**Task to carry out:** Set out the lines below as a numbered list, skipping any blank lines and leaving the pictures out.

## START

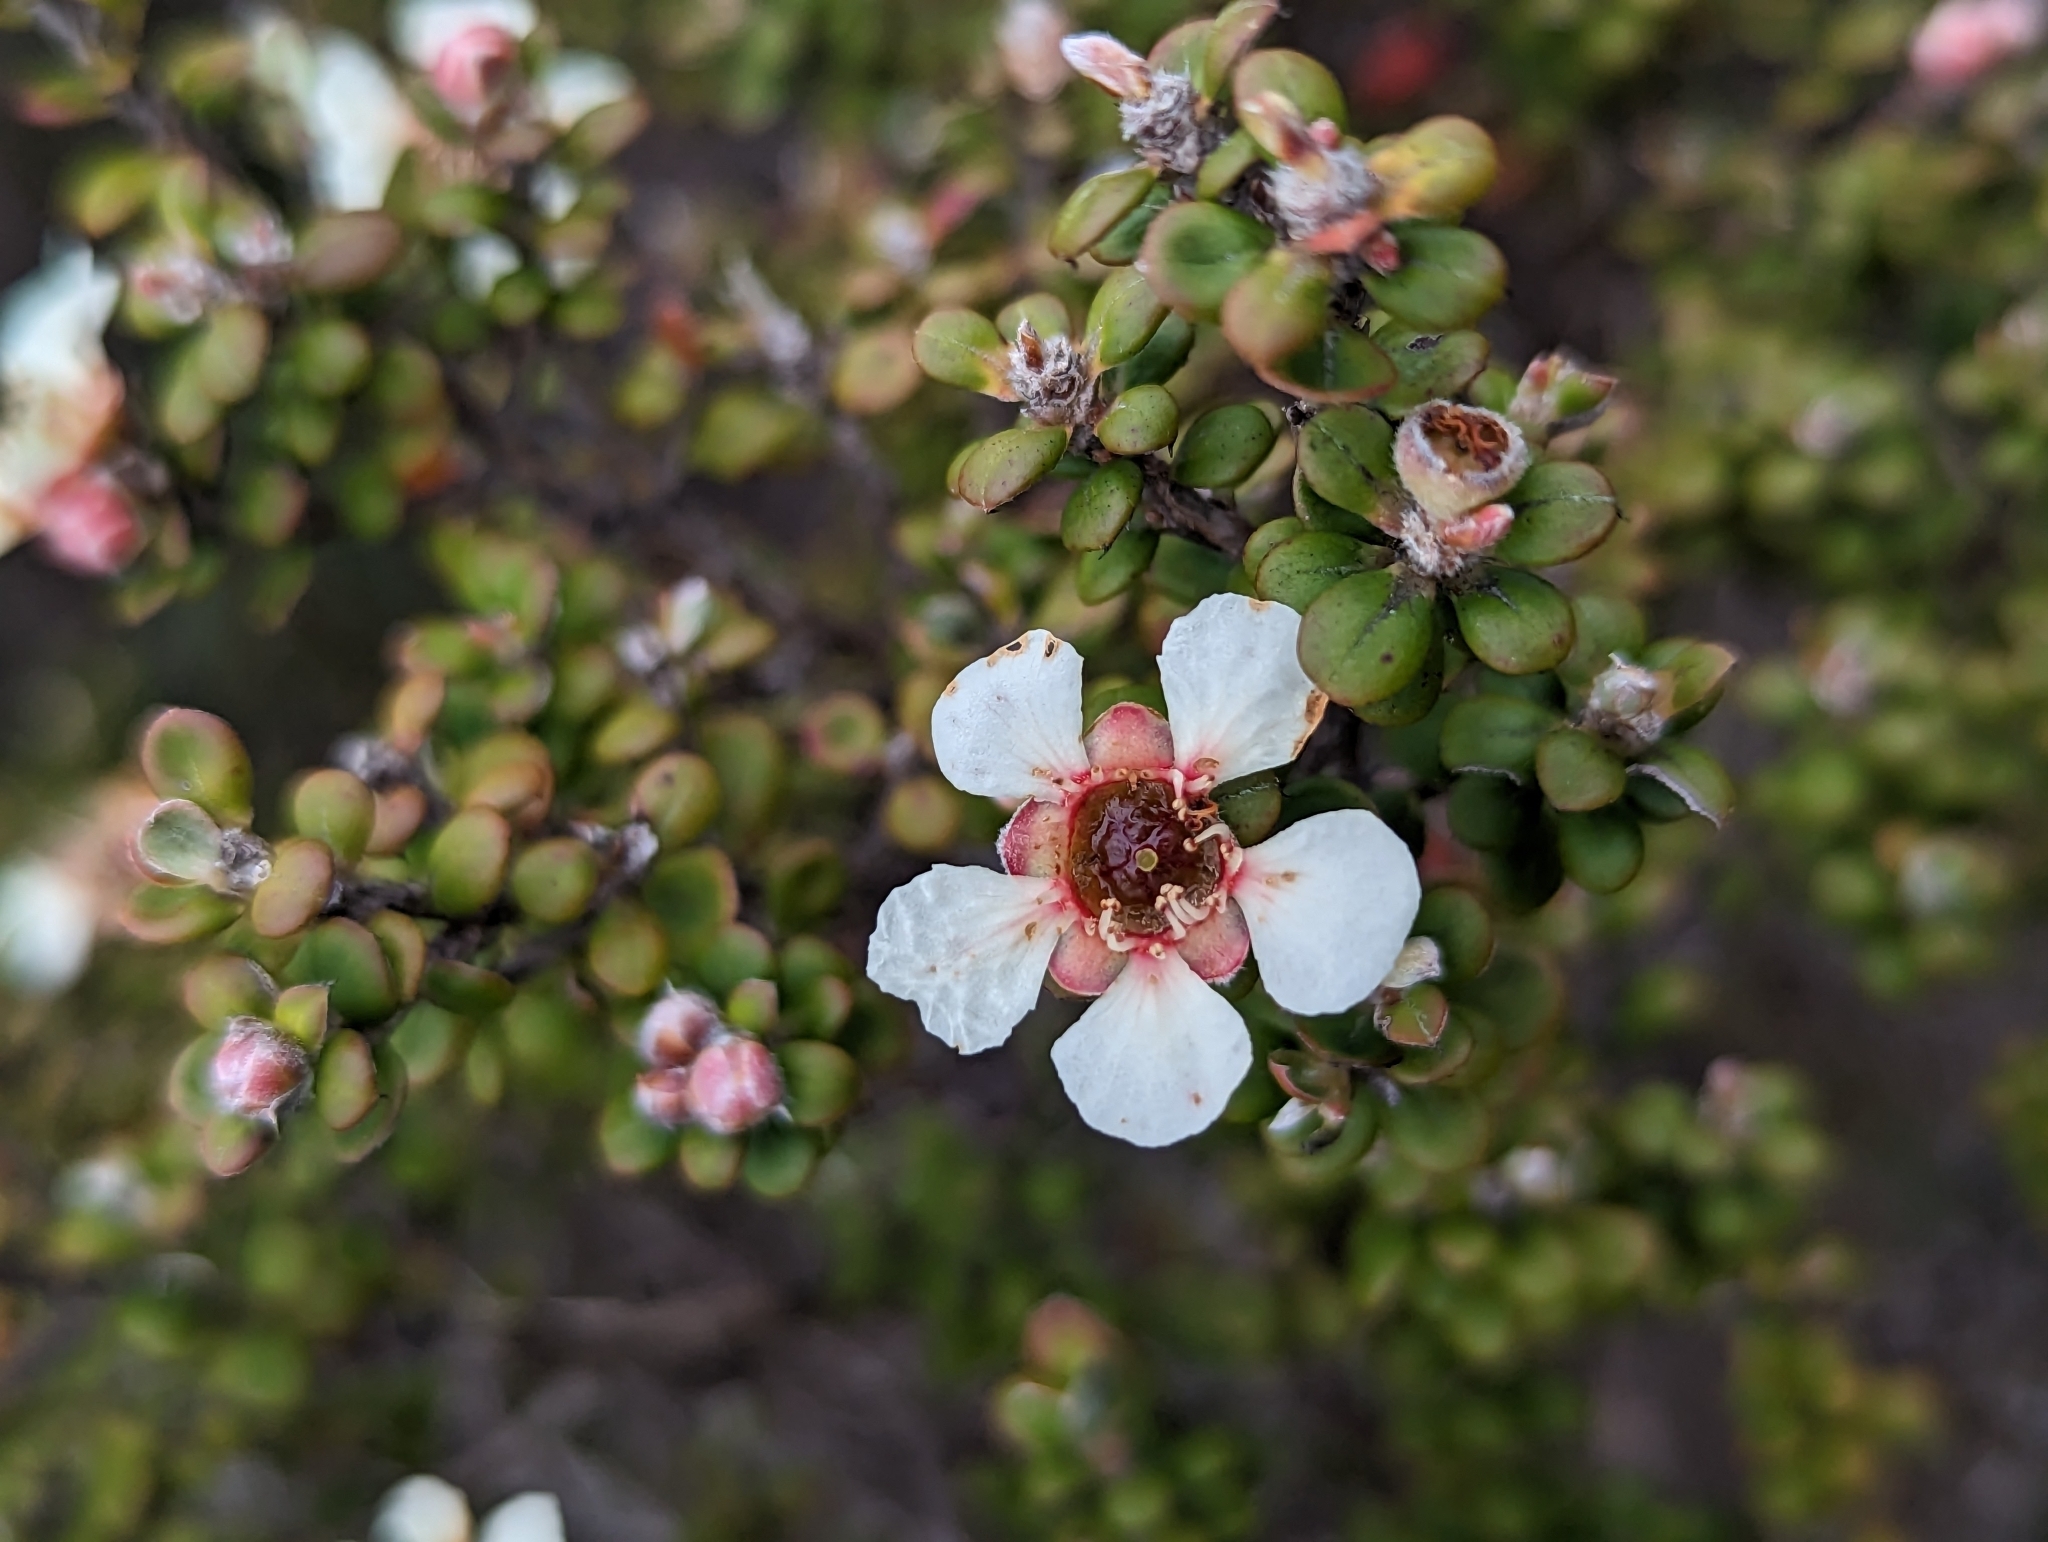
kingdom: Plantae
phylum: Tracheophyta
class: Magnoliopsida
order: Myrtales
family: Myrtaceae
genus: Leptospermum
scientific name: Leptospermum recurvum
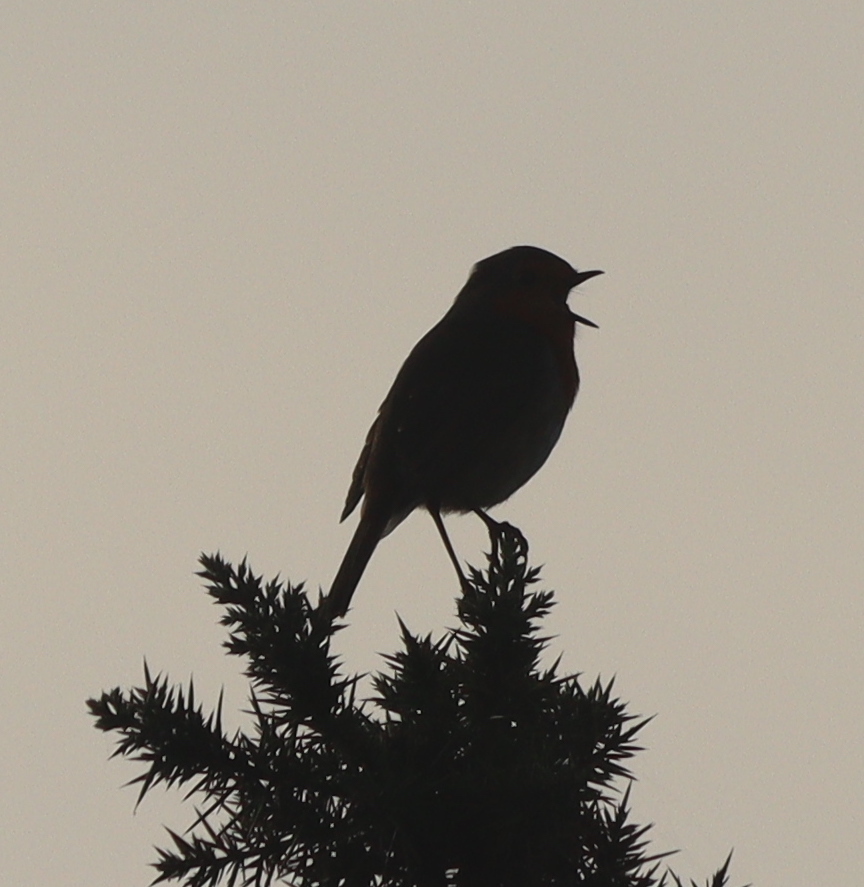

## END

**Solved exercise:**
1. kingdom: Plantae
2. phylum: Tracheophyta
3. class: Magnoliopsida
4. order: Myrtales
5. family: Myrtaceae
6. genus: Leptospermum
7. scientific name: Leptospermum recurvum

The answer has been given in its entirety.